Is Your Writing Ready for Submission?

Is your writing ready for submission

Writing for yourself or a client doesn’t really change much about the process of getting your writing ready to be submitted. It doesn’t matter if it’s for yourself or clients, it’s imperative that you ensure it’s ready for submission. This advice can work for any type of writing you’re doing.

Find Some Beta Readers – One way to help with your writing, especially if you’re writing books is to find beta readers. These are people who love reading work in your genre who have agreed that in exchange for getting free books to read they’ll give you honest and quick feedback about what they read. Once you get the feedback, you can use that to perfect your work before it goes to the publisher.

Ensure You Have A Beginning, a Middle & an End – If you’re writing a story, there must be a whole story. Even if you’re writing articles like this one, they must have an introduction, body text, and a conclusion. If you leave these things out, it feels weird to the reader. Don’t leave your writing unfinished.

Don’t Fall in Love with Your Own Excellence – It can be easy to believe after all your hard work, the research you’ve done, and the blood, sweat, and tears you’ve shed to get your writing finished is just perfection.

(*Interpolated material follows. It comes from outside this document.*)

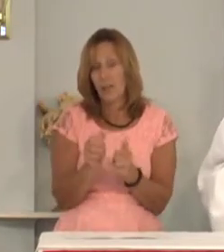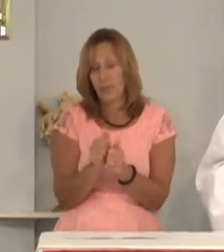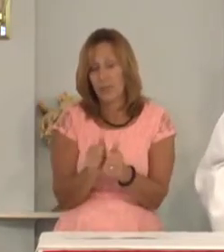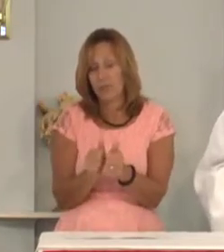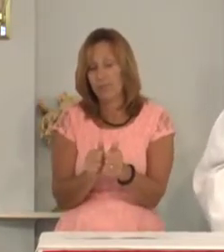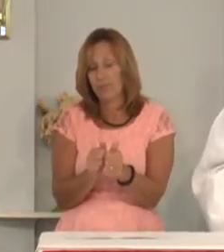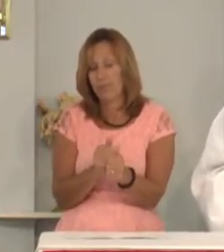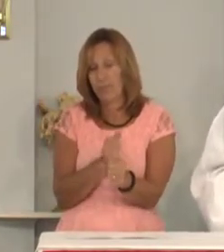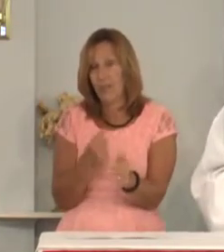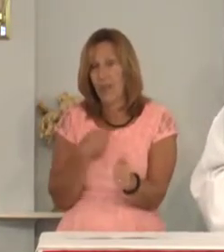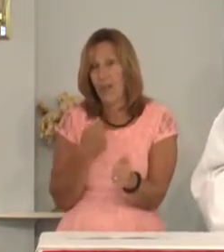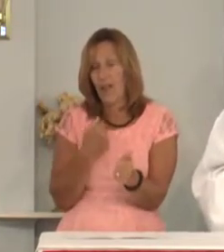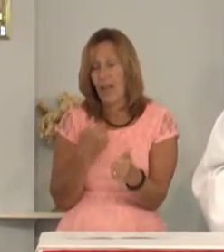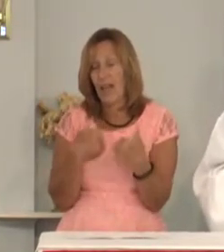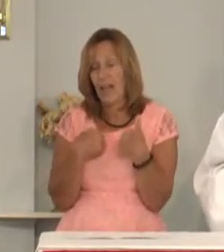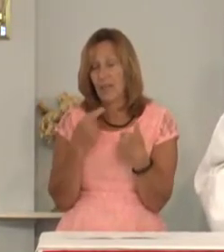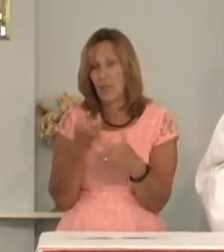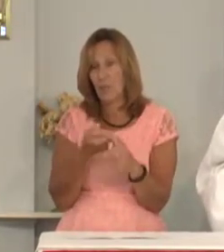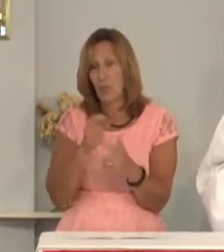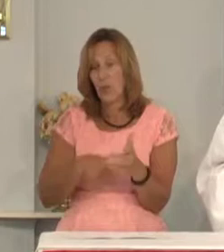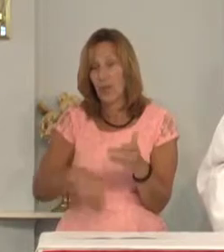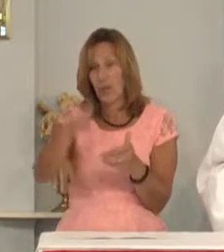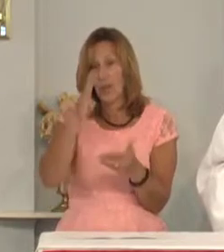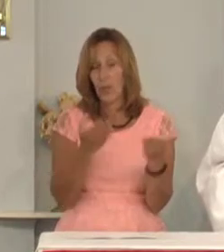fall of what God wants of me.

It’s important that you don’t let yourself believe this because if you want your work also to be sellable that you take the advice of your publisher, your editor, or your client too. It’s not personal.

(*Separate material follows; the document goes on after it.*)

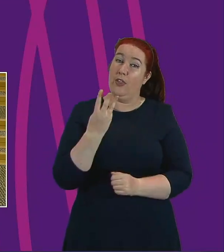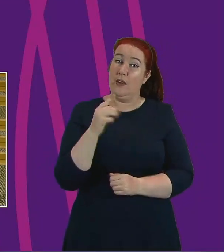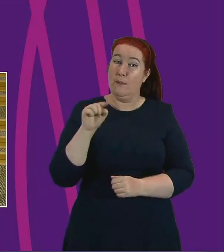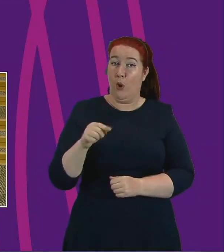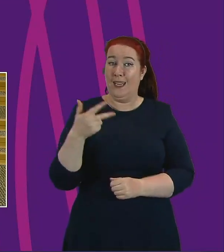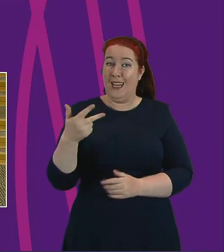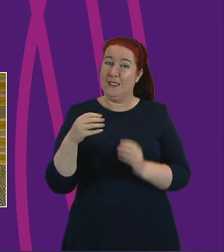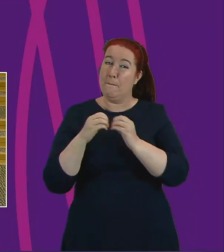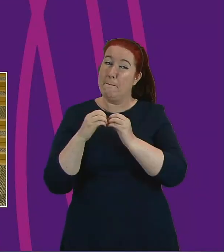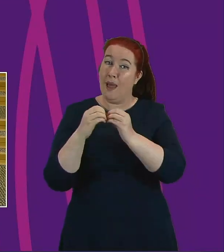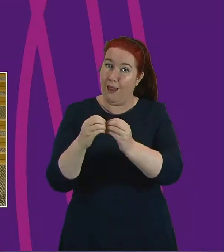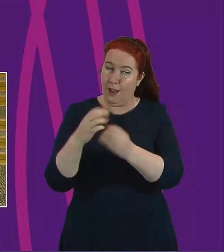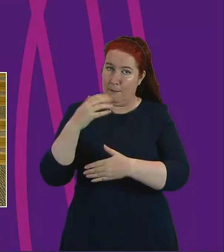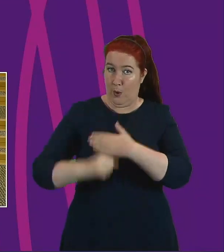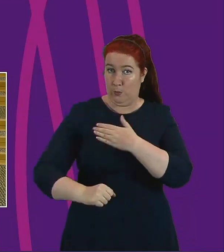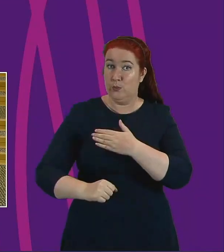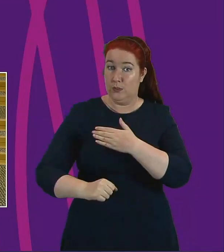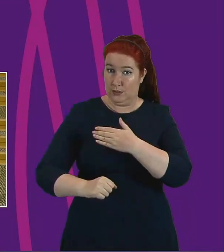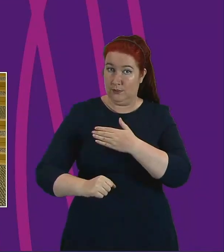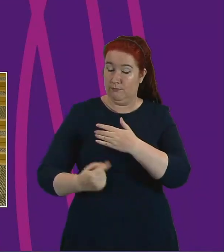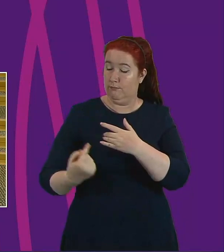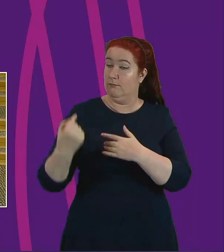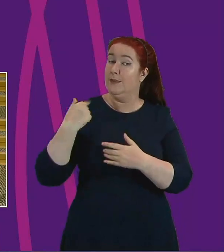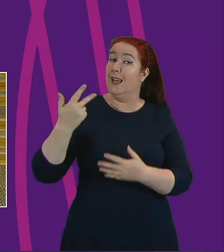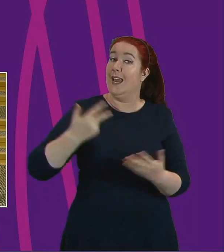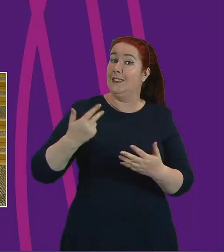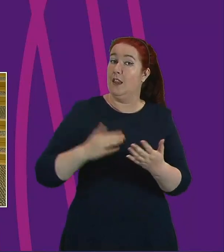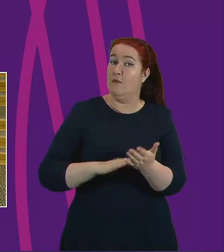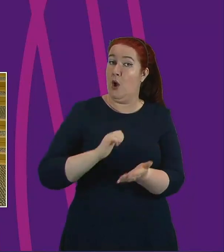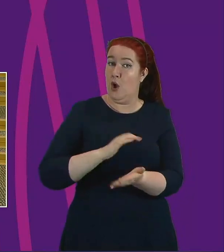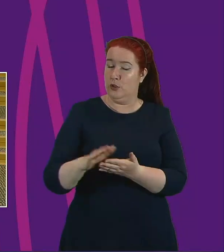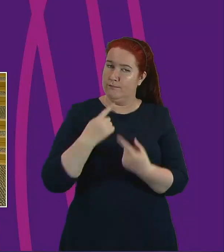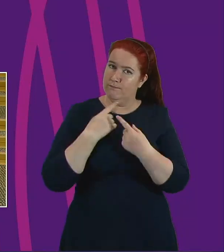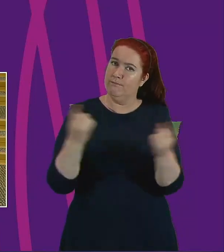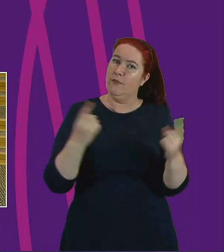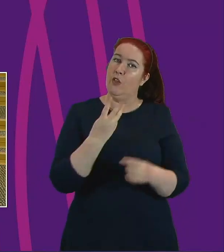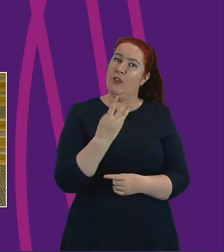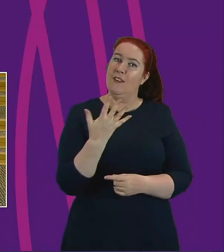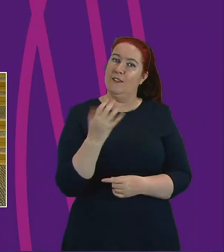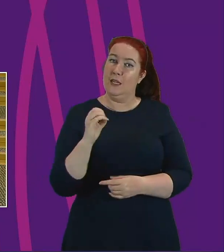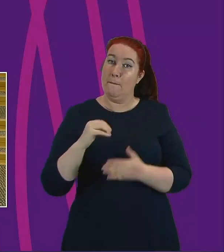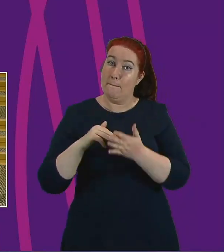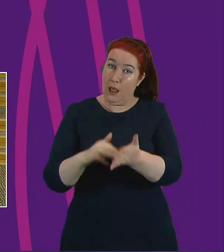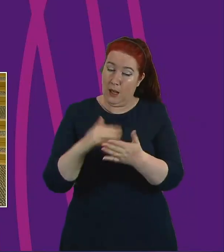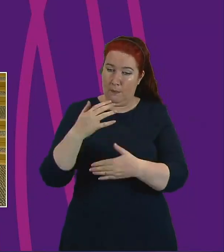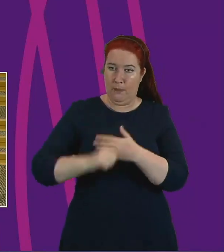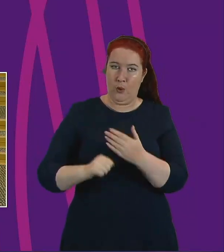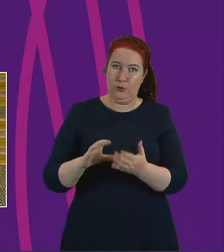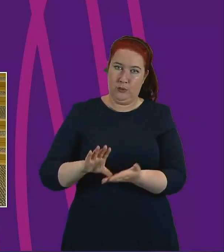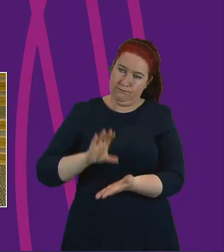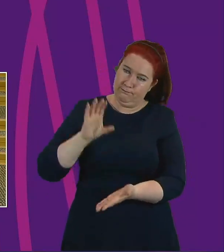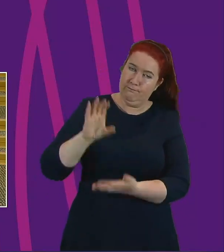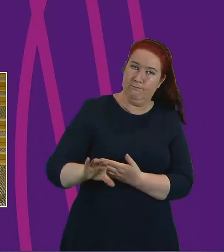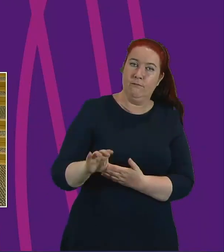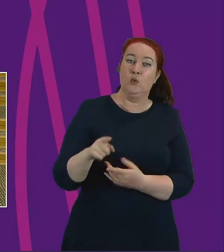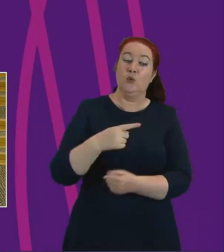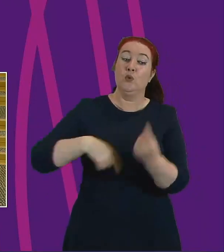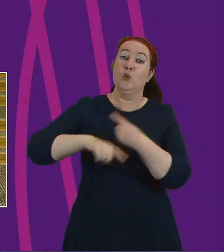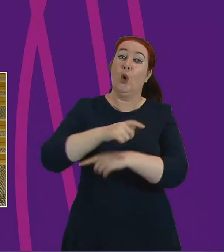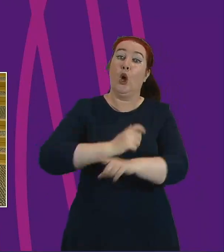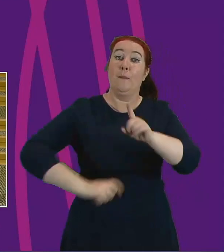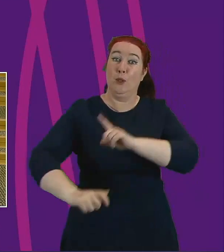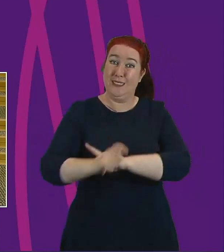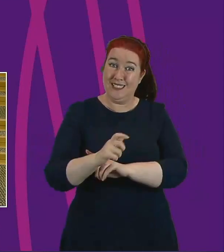billion pounds. On the 18th of March I announced a 350 million package of support for communities to ensure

Always Edit for Everything – Even if you know an editor is going to look at the work once you’re finished with the first part of writing everything you should still either edit yourself or have someone else edit it before submitting. You want to turn in your best work. It will make the entire editing and perfecting process much shorter if you do this.

During Editing Focus on Removing Words Over Adding Words – Once you’re in the editing process focus on taking words away rather than adding more if possible. Take words from your manuscript that is extra that you don’t need. If it doesn’t advance your meaning, you don’t need it. This will make your writing more concise. For example, do you really need the word “really” here?

If You’re Publishing a Story, the Story Is First – When you tell a story, the flow of the story is more important than being witty or clever in your phrasing. If someone doesn’t understand what you mean to say no amount of cleverness will help.

If You’re Writing Web Content, Ensure Formatting is Right – When you write content that will be read on the web or in an email, it’s imperative that you realize that when you are writing it. The formatting is different because reading walls of text online is very difficult. You want plenty of bullets, headings, subheadings and chunky content that’s easy to read.

Check the Guidelines – Depending on who you’re writing for there should be guidelines to check. Remember when you were in school, and your teacher gave you a rubric to follow to ensure everything you turned in had the components needed to be complete? It’s the same thing here. Even if you’re writing for yourself create a rubric for your writing to check off what is done.

Get Your Marketing Collateral Created – This really does depend on your situation, but if you’re expected or need to create all of that yourself then you’ll want to do it now. That way you can get feedback on that too. You may need graphics, book covers, copy and more to market your finished product.

Depending on your situation, if you’re writing a book and submitting to a publisher, you’re probably going to have to make even more edits and changes. However, having done the work to make it as perfect as you can before submitting it will reduce the amount of work and ensure your professionalism remains intact. If you’re writing for other purposes, your attention to the details will pay off in that clients will appreciate the extra effort.